Hope Public Schools

‘Bobcats Work’ next step outlined

Hope Public Schools Superintendent Dr. Jonathan Crossley explains the Memorandum of Understanding which local business and industry partners will enter with the HPS in the Bobcats Work student apprenticeship initiative.

Ken McLemore

HOPE – Hope Public Schools Superintendent Dr. Jonathan Crossley presented local business and industry representatives interested in employing Hope High School students in the Bobcats Work apprenticeship initiative a framework for their participation in the program during a Hempstead Hall gathering March 17.

Dr. Crossley announced an April 1 student introduction program which he likened to the idea of “speed dating” during which some 20 HHS junior and senior students will meet representatives of participating businesses and companies. The 11 a.m. session will be conducted at Hempstead Hall, Crossley said.

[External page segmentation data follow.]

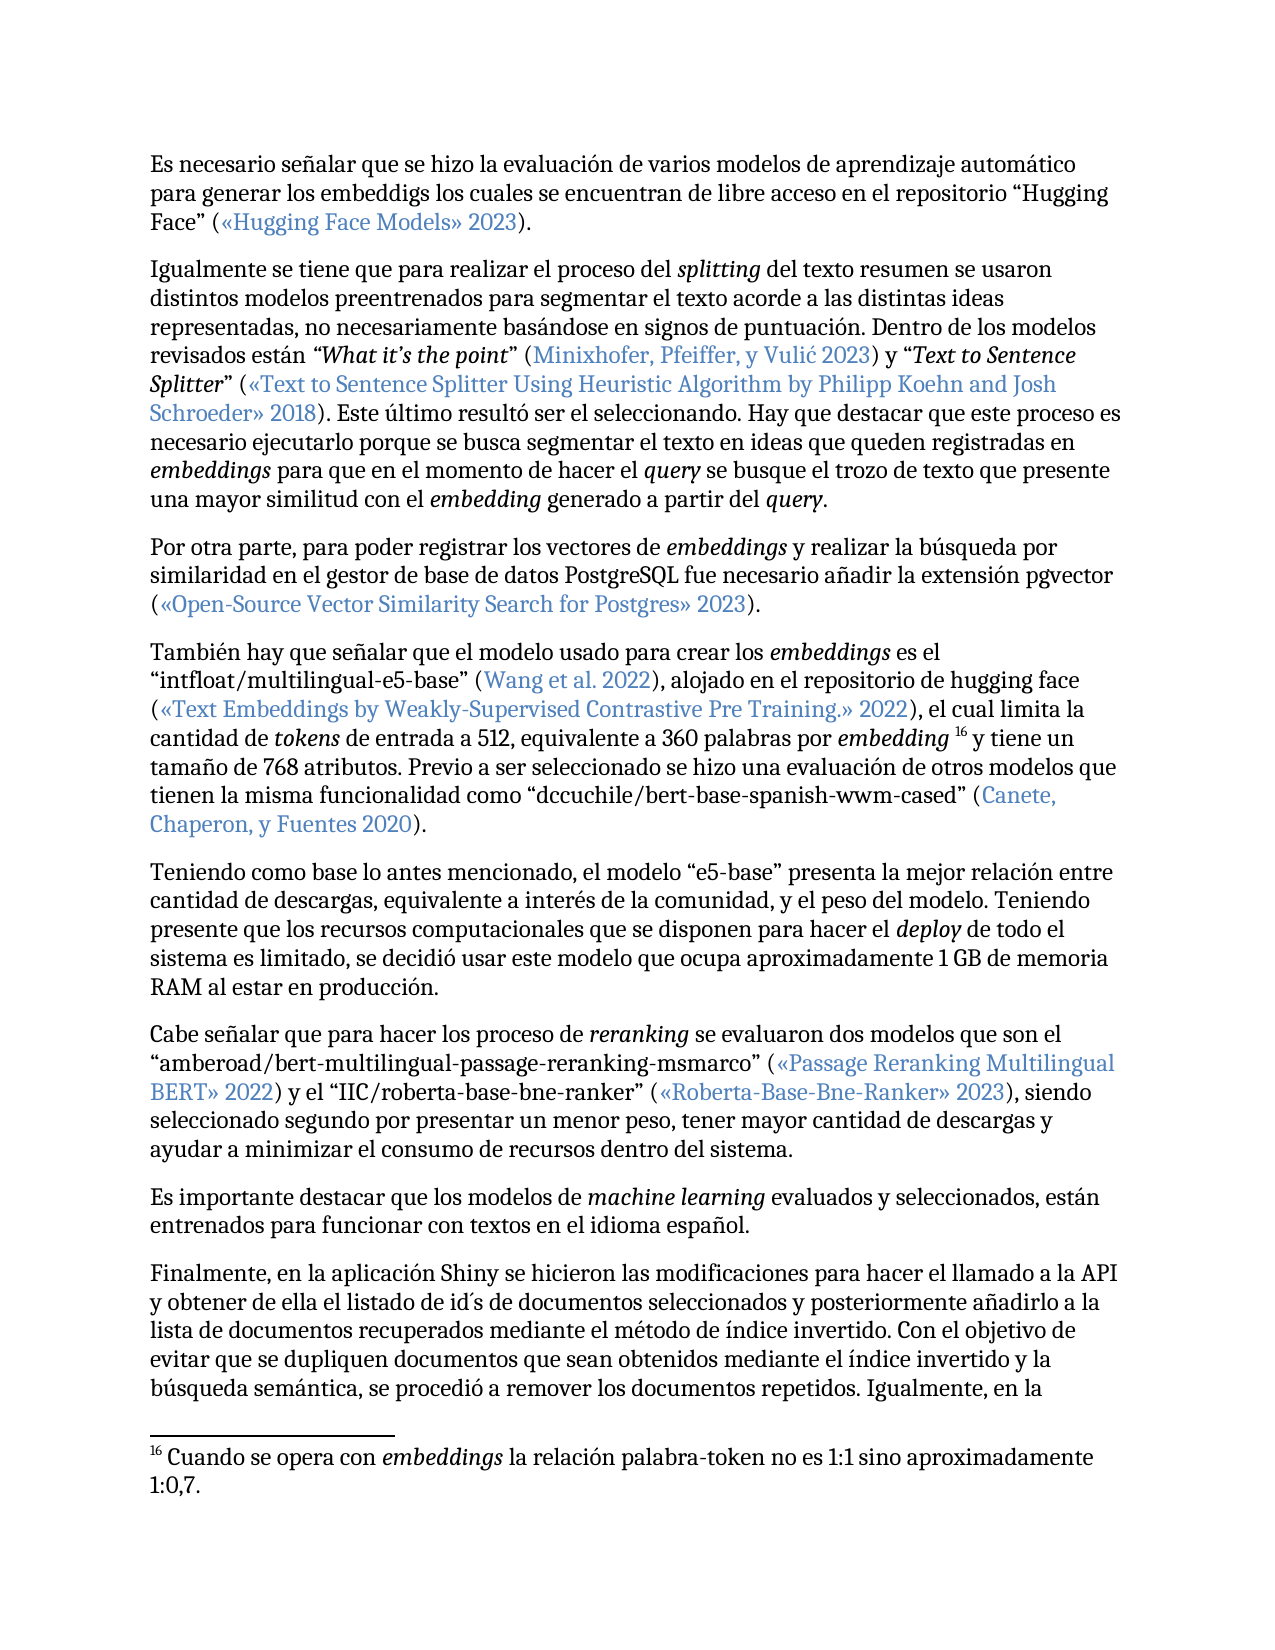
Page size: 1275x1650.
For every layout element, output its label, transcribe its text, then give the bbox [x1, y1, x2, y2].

text Cabe señalar que para hacer los proceso de reranking se evaluaron dos modelos que son el “amberoad/bert-multilingual-passage-reranking-msmarco” («Passage Reranking Multilingual BERT» 2022) y el “IIC/roberta-base-bne-ranker” («Roberta-Base-Bne-Ranker» 2023), siendo seleccionado segundo por presentar un menor peso, tener mayor cantidad de descargas y ayudar a minimizar el consumo de recursos dentro del sistema. [150, 1020, 1125, 1164]
text Teniendo como base lo antes mencionado, el modelo “e5-base” presenta la mejor relación entre cantidad de descargas, equivalente a interés de la comunidad, y el peso del modelo. Teniendo presente que los recursos computacionales que se disponen para hacer el deploy de todo el sistema es limitado, se decidió usar este modelo que ocupa aproximadamente 1 GB de memoria RAM al estar en producción. [150, 857, 1125, 1001]
text Es necesario señalar que se hizo la evaluación de varios modelos de aprendizaje automático para generar los embeddigs los cuales se encuentran de libre acceso en el repositorio “Hugging Face” («Hugging Face Models» 2023). [150, 150, 1125, 236]
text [150, 1259, 1125, 1402]
text Por otra parte, para poder registrar los vectores de embeddings y realizar la búsqueda por similaridad en el gestor de base de datos PostgreSQL fue necesario añadir la extensión pgvector («Open-Source Vector Similarity Search for Postgres» 2023). [150, 532, 1125, 619]
text Igualmente se tiene que para realizar el proceso del splitting del texto resumen se usaron distintos modelos preentrenados para segmentar el texto acorde a las distintas ideas representadas, no necesariamente basándose en signos de puntuación. Dentro de los modelos revisados están “What it’s the point” (Minixhofer, Pfeiffer, y Vulić 2023) y “Text to Sentence Splitter” («Text to Sentence Splitter Using Heuristic Algorithm by Philipp Koehn and Josh Schroeder» 2018). Este último resultó ser el seleccionando. Hay que destacar que este proceso es necesario ejecutarlo porque se busca segmentar el texto en ideas que queden registradas en embeddings para que en el momento de hacer el query se busque el trozo de texto que presente una mayor similitud con el embedding generado a partir del query. [150, 255, 1125, 514]
text Es importante destacar que los modelos de machine learning evaluados y seleccionados, están entrenados para funcionar con textos en el idioma español. [150, 1182, 1125, 1240]
text También hay que señalar que el modelo usado para crear los embeddings es el “intfloat/multilingual-e5-base” (Wang et al. 2022), alojado en el repositorio de hugging face («Text Embeddings by Weakly-Supervised Contrastive Pre Training.» 2022), el cual limita la cantidad de tokens de entrada a 512, equivalente a 360 palabras por embedding y tiene un tamaño de 768 atributos. Previo a ser seleccionado se hizo una evaluación de otros modelos que tienen la misma funcionalidad como “dccuchile/bert-base-spanish-wwm-cased” (Canete, Chaperon, y Fuentes 2020). [150, 637, 1125, 839]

He said students have indicated interests in five areas of employment through the program, including Hands-on jobs, Retail trade, Fast food jobs, Library/Education operations, and Veterinary services.

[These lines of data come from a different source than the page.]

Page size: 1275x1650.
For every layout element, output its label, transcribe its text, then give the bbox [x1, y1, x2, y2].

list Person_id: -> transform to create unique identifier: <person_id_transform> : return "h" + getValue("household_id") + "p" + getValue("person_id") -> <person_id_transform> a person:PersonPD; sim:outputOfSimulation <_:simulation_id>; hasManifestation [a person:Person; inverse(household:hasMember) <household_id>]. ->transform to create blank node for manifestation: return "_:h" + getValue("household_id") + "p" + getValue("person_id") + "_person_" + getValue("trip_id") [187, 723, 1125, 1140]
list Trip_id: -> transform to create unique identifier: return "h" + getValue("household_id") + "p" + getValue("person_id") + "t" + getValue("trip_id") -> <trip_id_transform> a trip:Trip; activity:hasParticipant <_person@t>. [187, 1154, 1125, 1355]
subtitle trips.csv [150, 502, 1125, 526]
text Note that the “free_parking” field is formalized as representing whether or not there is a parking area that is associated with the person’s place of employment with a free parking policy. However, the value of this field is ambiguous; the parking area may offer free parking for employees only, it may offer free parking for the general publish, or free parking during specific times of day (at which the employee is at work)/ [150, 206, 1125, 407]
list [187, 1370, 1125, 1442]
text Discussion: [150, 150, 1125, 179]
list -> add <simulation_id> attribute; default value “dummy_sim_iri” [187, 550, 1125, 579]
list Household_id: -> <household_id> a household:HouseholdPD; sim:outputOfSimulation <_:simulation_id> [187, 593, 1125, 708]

“Bobcats Work” is a junior and senior level high school employment skills development and experience partnership placing eligible Hope High School students directly into the local workforce. Participating businesses and industry in Hope provide paid or unpaid positions for students to acquire skills and gain work experience to become productive post-graduation employees of their partner business or industry.

The program also segues into the partnership in the Hope Collegiate Academy and the Career and Technical Center at the University of Arkansas-Hope.

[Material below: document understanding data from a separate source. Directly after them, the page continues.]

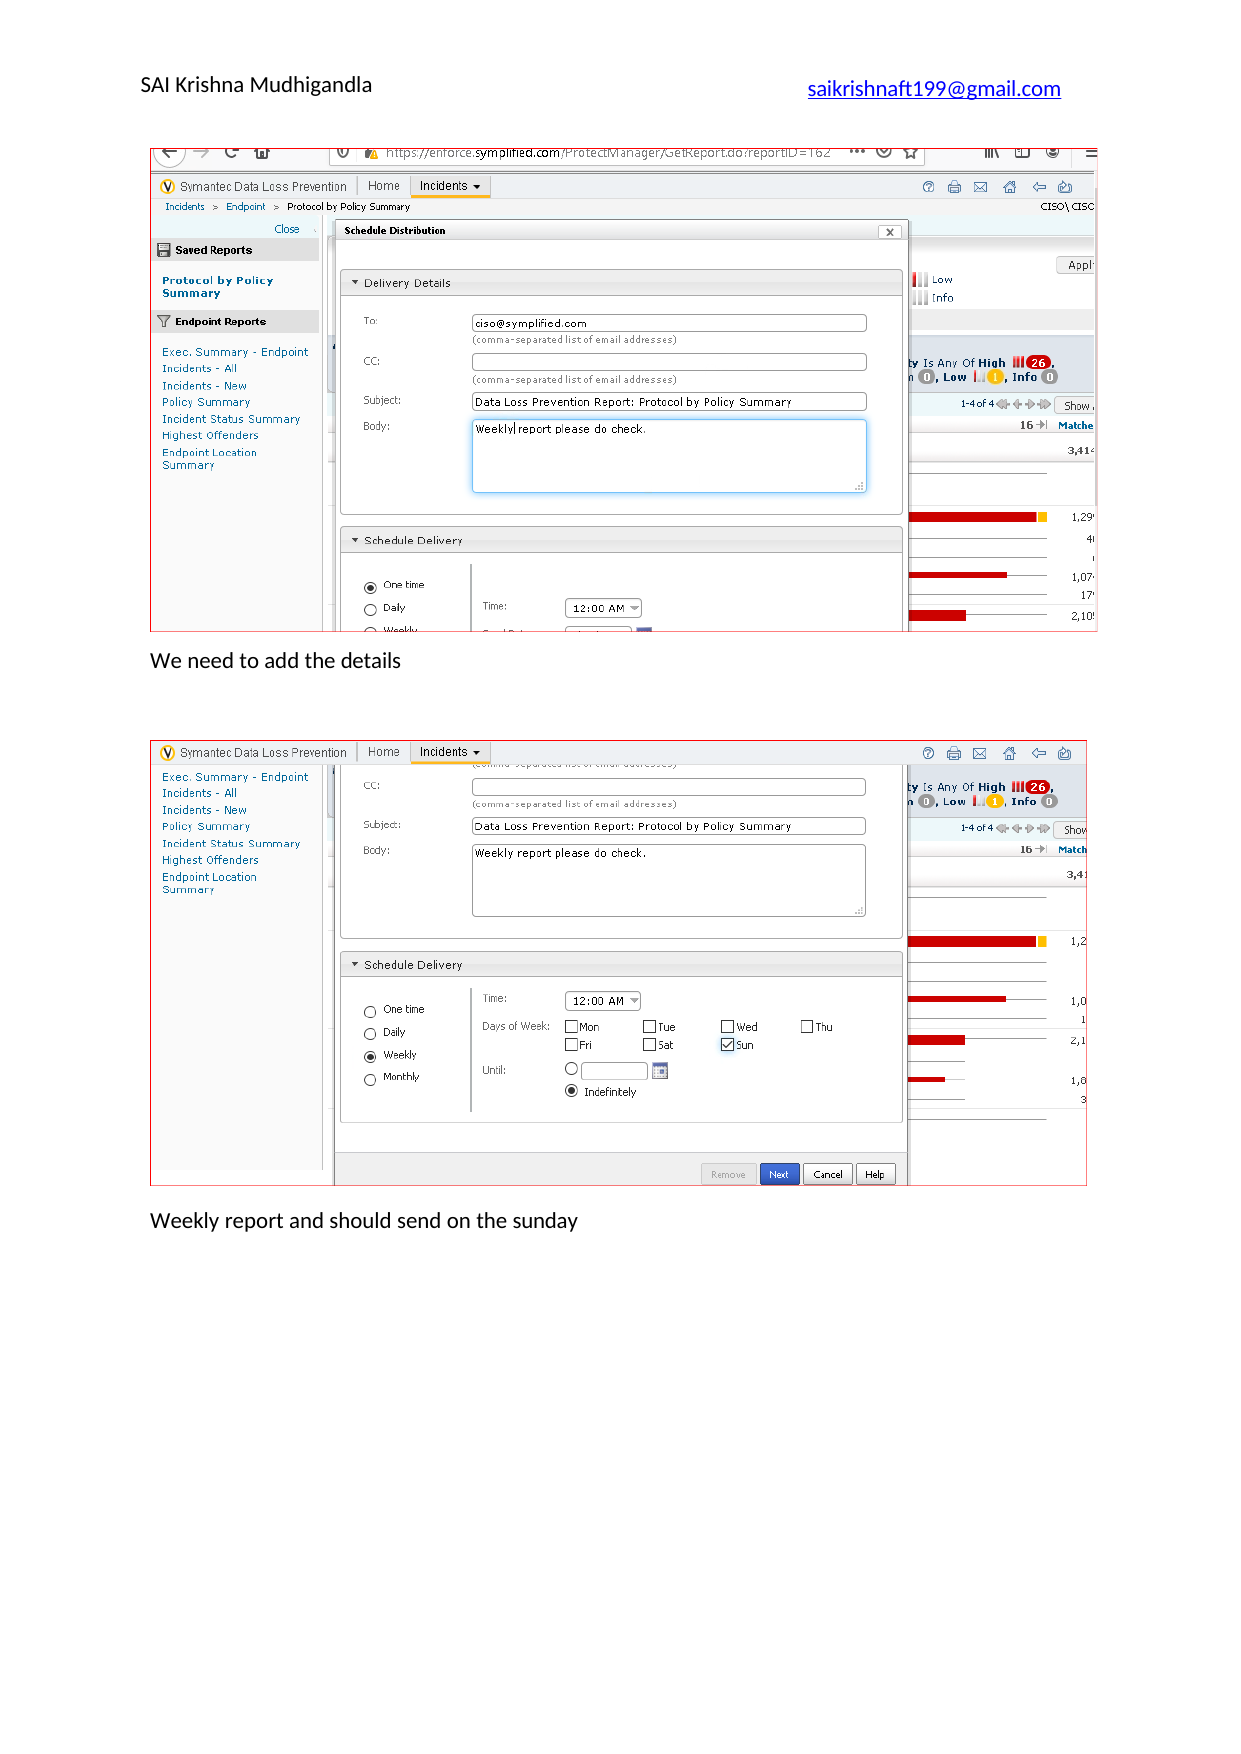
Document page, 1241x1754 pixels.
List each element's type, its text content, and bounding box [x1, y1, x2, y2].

text Weekly report and should send on the sunday [150, 758, 1103, 1234]
picture [150, 148, 1098, 632]
picture [150, 740, 1087, 758]
text We need to add the details [150, 646, 1103, 674]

“This will not be a buttoned-up lay-of-the-land, everything is perfect deal,” Crossley said. “This is very much about the economy of Hope and Hempstead County; and it is equally about mentoring.”

He said the initiative is as much an effort to provide opportunity that can be translated into a high school diploma and a career path to a college degree or technical certification as it is to help students earn experience and income.

“Keep in mind that these are students,” Crossley said.

Flexibility will become a key component for employers as students are required to meet participation standards by the HPS designed to help ensure their success. But, Crossley emphasized that the relationship between participating economic partners and the HPS is more than the legal relationship established through the HPS Memorandum of Understanding each partner signs.

“There will be portions of this that will need to change,” he noted. “We want this to be a training ground for your organization.”